> [Text extract]

- - -

Cognitive flow of perception and comprehension of visual stimuli

Entities in the upper dashed box are cognitive levels mentioned in LRMB, and entities in the bottom box depict the cognitive flow of perception and comprehension of visual stimuli, which consist of interdependent processes, with the former processes serve as basis for the latter ones.

Researches on inference in visualization demonstrate that these diagrammatic representations can improve reasoning, both in aspects of accuracy rate and inference time when compared with sentential representations. Bauer and Johnson-Laird [11] extended the conclusion drawn by Larkin and Simon [2] in target searching only, and found that more valid inferences and faster responses were made with diagrammatic representations. Grant and Spivey [12] found that attentional guidance can improve reasoning in a problem-solving task that relies on a diagram. They related attention capture theory with inference-making, but they discussed little about the mechanisms supporting the facilitation of making inferences. Fabrikant et al. [13] suggested that visually perceptual saliency corresponding to relationship of thematic relevance can affect viewing behavior and enhance the efficiency of spatial inference making, which can be manifested in eye-tracking data. Borgo et al. [14] investigated the impact of visual embellishment on visualization memorization, visual searching and concept grasping. Under the instruction of concept grasping, identification of key concepts within or behind visualizations were required. Despite the incremental difficulty, no higher-level of cognition was mentioned in their research. Mineshima et al. [15] explored the efficacy of Euler diagram in syllogistic reasoning and the checking of invalidity of an inference. They uncovered that the better performance of Euler diagram derived from the explicit visual representation of relational structures of elements.

Despite the fact that effect of visual representation on inference-making has been studied, little is known about the influence of visual conventions on perception and inference in visualizations. In addition, whether the influence is equivalent from expert to naïve users remain to be studied. That is why we focus on the effect of conventional metaphors in capturing, analyzing and reasoning about information in this study, and experimental data are compared between experts and novices. It is a worthwhile issue for visualization designers in order to create a more effective visualization and bring about more enjoyable user interactive experience.

3 Experiment Method

The study is based on the taxonomy of visual conventions, including color, spatial metaphor and some guidelines in Gestalt theory, like adjacency. These conventions are integrated into visualizations, which describe a context of certain topic.

- - -

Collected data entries
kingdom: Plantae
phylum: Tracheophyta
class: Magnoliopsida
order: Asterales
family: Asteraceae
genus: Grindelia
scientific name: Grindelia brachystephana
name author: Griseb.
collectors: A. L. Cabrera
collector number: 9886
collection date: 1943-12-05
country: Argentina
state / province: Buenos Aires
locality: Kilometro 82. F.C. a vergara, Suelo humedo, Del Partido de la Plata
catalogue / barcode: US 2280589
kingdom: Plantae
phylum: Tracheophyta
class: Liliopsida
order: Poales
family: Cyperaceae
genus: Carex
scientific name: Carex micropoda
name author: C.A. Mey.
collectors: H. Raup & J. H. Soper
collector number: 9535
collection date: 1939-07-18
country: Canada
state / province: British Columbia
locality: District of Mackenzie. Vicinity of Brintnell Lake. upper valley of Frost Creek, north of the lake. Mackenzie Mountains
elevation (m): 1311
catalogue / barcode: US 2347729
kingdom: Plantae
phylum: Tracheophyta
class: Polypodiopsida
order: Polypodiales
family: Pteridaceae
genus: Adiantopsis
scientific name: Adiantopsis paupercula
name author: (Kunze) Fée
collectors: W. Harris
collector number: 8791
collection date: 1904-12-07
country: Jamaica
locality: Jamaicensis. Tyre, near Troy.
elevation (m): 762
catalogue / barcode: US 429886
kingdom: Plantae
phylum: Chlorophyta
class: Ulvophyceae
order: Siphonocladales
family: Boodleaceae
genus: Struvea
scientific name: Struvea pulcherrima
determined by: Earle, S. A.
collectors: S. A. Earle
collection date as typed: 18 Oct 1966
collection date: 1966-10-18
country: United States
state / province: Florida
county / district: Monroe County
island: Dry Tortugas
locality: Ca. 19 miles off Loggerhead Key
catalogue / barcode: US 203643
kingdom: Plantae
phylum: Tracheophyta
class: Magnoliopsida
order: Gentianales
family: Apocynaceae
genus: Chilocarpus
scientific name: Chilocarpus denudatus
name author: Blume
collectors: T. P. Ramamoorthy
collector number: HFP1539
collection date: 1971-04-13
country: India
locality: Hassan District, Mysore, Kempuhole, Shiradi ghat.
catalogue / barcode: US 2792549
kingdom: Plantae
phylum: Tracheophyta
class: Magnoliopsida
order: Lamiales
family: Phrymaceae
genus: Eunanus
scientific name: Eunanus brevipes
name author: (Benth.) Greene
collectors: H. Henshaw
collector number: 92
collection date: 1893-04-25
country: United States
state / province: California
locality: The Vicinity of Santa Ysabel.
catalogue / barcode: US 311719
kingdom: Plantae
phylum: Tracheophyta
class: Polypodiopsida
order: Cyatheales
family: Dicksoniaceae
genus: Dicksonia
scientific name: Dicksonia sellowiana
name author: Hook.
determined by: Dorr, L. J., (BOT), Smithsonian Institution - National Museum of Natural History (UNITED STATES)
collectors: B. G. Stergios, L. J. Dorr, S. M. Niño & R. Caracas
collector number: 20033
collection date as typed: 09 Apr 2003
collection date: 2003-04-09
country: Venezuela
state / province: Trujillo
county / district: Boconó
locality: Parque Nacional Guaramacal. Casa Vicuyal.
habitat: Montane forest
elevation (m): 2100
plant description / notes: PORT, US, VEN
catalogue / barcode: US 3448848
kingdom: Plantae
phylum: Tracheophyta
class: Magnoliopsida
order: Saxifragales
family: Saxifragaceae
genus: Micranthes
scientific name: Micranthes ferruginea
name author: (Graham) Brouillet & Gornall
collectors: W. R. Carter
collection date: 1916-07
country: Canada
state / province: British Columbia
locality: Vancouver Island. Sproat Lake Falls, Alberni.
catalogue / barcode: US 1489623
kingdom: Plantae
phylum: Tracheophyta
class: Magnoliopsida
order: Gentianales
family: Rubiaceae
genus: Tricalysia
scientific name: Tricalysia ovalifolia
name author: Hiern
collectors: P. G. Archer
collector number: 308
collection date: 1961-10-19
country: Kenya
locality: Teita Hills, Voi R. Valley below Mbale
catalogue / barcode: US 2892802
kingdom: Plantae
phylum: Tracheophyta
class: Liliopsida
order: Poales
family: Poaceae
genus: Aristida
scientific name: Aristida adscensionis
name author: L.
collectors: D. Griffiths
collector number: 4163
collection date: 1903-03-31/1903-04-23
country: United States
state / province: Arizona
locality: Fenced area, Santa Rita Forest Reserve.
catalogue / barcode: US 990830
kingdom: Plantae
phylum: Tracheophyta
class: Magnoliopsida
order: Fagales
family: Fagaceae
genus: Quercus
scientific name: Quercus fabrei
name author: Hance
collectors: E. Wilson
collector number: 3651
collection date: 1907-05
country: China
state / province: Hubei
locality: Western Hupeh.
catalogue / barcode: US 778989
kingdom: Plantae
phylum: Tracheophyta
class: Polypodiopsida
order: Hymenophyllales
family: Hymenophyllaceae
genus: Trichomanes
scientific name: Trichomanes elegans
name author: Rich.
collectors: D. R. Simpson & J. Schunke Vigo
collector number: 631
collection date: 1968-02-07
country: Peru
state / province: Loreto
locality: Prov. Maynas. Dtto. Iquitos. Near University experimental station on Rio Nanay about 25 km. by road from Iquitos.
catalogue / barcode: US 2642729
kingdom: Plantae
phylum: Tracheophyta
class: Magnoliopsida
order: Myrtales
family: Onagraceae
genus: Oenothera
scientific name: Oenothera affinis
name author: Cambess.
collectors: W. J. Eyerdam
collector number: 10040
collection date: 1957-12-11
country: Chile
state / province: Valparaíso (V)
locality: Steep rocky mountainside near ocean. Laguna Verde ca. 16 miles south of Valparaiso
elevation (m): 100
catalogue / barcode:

- - -

> [Required work]
- 1) Answer these questions from the text on visual conventions in visualization:
(a) What did Grant and Spivey find can improve reasoning in a problem-solving task that relies on a diagram?
(b) Which kind of diagram did Mineshima et al. explore in syllogistic reasoning?
(c) Between which two groups of users is the experimental data compared in this study?
- 2) Convert everything in the records from the line containing "name author: (Graham) Brouillet & Gornall" down to the line containing "genus: Tricalysia" into a JSON list of strings, one string per line, leaving out blank lines.
The text and the records have no connection to each other.

> [Answers for this exercise]
- 1)
(a) Attentional guidance
(b) The Euler diagram
(c) Experts and novices

- 2)
[
  "name author: (Graham) Brouillet & Gornall",
  "collectors: W. R. Carter",
  "collection date: 1916-07",
  "country: Canada",
  "state / province: British Columbia",
  "locality: Vancouver Island. Sproat Lake Falls, Alberni.",
  "catalogue / barcode: US 1489623",
  "kingdom: Plantae",
  "phylum: Tracheophyta",
  "class: Magnoliopsida",
  "order: Gentianales",
  "family: Rubiaceae",
  "genus: Tricalysia"
]